Solve the following system of congruences: $$x \equiv 2 \pmod 5$$ $$x \equiv 1 \pmod8$$ $$x \equiv 7 \pmod 9$$ $$\quad x \equiv -3 \pmod {11}$$
i have no idea how to go about starting this, any help would be much appreciated.
Asked
Active
Viewed 186 times
1
-
1Can you give at least some ideas? – DonAntonio Nov 28 '12 at 13:44
4 Answers
2
For example
$$x=2\pmod 5\Longleftrightarrow \,\exists\,\, k\in\Bbb Z\,\,\,s.t.\,\,x=2+5k$$
$$x=1\pmod 8\Longleftrightarrow\,\,\exists\,\,m\in\Bbb Z\,\,\,s.t.\,\,\,x=1+8m$$
and etc.
You can continue with this, form some equations and find some solution...or else you can use the powerful and nice CRT = Chinese Remainder Theorem, and in particular its proof , and do it faster, cleaner and nicer.
DonAntonio
- 211,718
- 17
- 136
- 287
-
how would i go about using the CRT method?? i have the M value = 2 x 8 x 9 x 11 = 3960 ... i divide the M value by each mod value and find its congruents ... i am left with 792=2 mod 5, 495=7 mod 8, 440=8 mod 9, 360=8 mod 11... by dont know where to go from here?? – jill Nov 28 '12 at 15:22
-
In the site I linked to you look under"A constructive algorithm to find the solution". It's pretty simple, but of course: there's some work to do. I got the solution $,x= 1,537,$ – DonAntonio Nov 28 '12 at 17:23
1
Another option is using the linear diophantine equation $5a-8b=-1$. Because $x=5a+2=8b+1$.

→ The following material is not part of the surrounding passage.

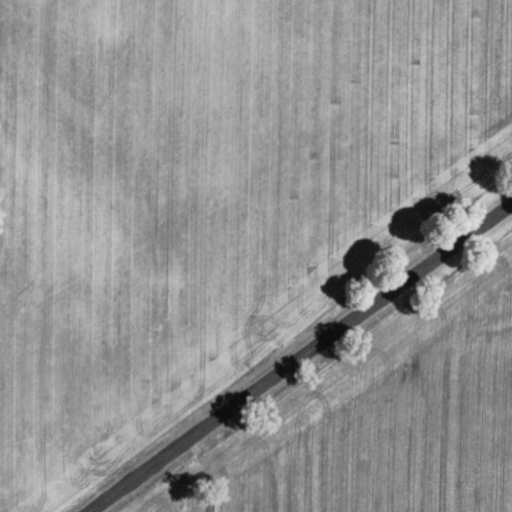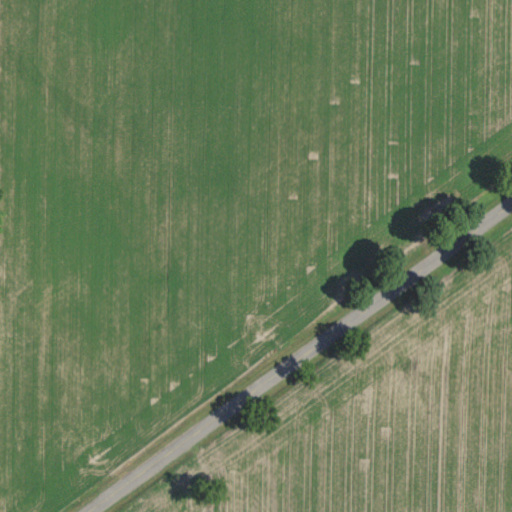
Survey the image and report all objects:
road: (299, 359)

This will give a certain condition for $a$ of the shape $a=8k+k_a$, where $k_a$ is a constant. So $x=40k+(5k_a+2)$, or $x\equiv 5k_a+2\pmod{40}$.
This reduces the first two equations to only one. If you repeat this twice you will finally obtain something of the shape $x\equiv p\pmod{q}$
Bart Michels
- 26,355
1
Solving the first and second equations simultaneously, you get x= 17 mod 40. Solving the third and fourth equations simultaneously, you get x = 52 mod 99. Solving these two results simultaneously, you get x = 1537 mod 3960 which gives you all possible solutions.
John Butnor
- 74
0
Hint
Consider the solution to $$ \begin{align} x&\equiv1\pmod{5}\\ x&\equiv0\pmod{8}\\ x&\equiv0\pmod{9}\\ x&\equiv0\pmod{11}\\ \end{align}\tag{1} $$ Suppose we can solve $$ 5a+792b=1\tag{2} $$ then $x\equiv792b\pmod{3960}$ would satisfy $(1)$. We can use the Euclid-Wallis Algorithm to solve $(2)$: $$ \begin{array}{r} &&158&2&2\\\hline 1&0&1&\color{#C00000}{-2}&\color{#C00000}{5}\\ 0&1&-158&317&-792\\ 792&5&2&1&0\\ &&&{\uparrow}&{\star} \end{array}\tag{3} $$ $(3)$ tells us that $b\equiv-2\equiv3\pmod{5}$ satisfies $(2)$. Thus, $x\equiv2376\pmod{3960}$ satisfies $(1)$.
There are three other sets of equations corresponding to $(1)$ that can be solved and then combined to get the solution to your problem.